MATERIAL PROVIDED:
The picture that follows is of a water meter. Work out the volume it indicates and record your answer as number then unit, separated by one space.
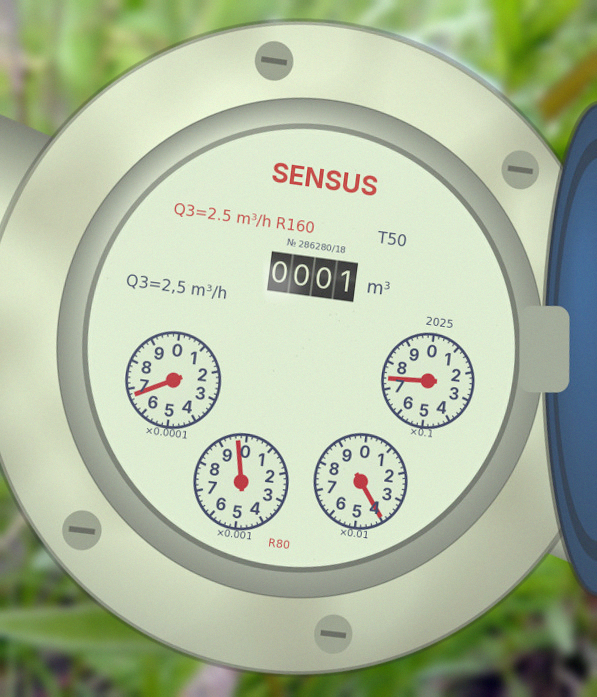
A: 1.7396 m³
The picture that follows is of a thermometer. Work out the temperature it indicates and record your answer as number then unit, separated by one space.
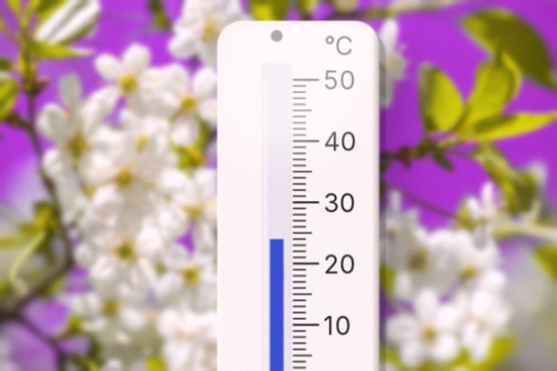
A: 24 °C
* * *
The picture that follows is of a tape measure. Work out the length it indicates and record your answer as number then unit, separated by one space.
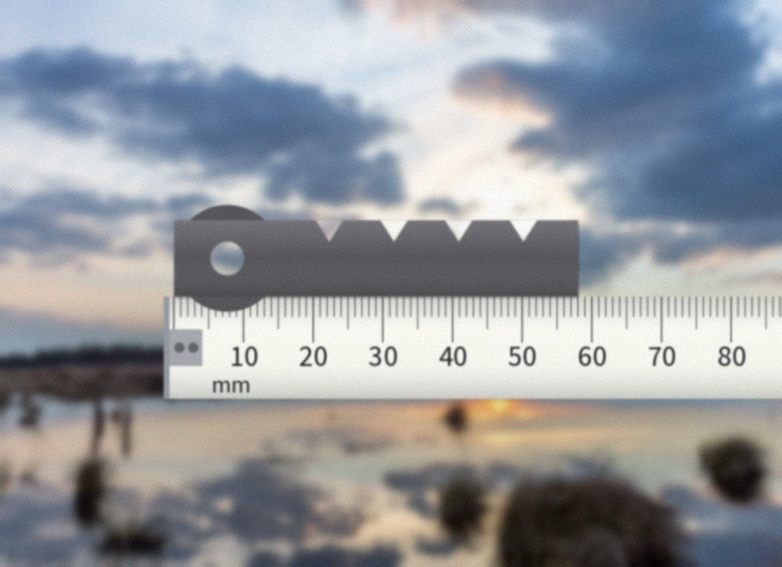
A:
---
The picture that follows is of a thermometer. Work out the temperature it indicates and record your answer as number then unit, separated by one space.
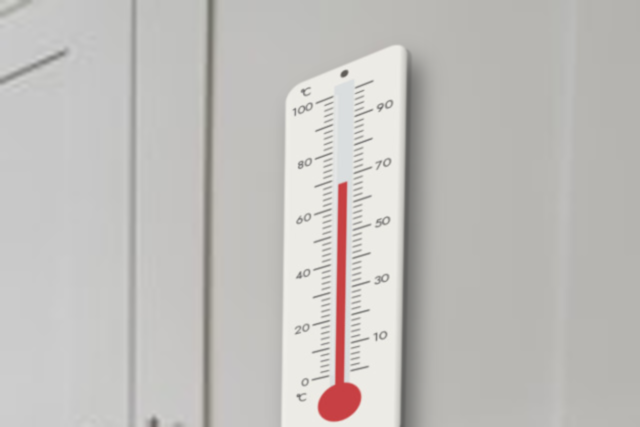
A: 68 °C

GOAL OF THE EXERCISE:
Render the listing lines from the one containing "The picture that follows is of a water" through the one containing "A: 1.7396 m³", inclusive, as a JSON list of strings with one string per line and blank lines omitted. Leave the pictures out.

THE COMPLETED TASK:
[
  "The picture that follows is of a water meter. Work out the volume it indicates and record your answer as number then unit, separated by one space.",
  "A: 1.7396 m³"
]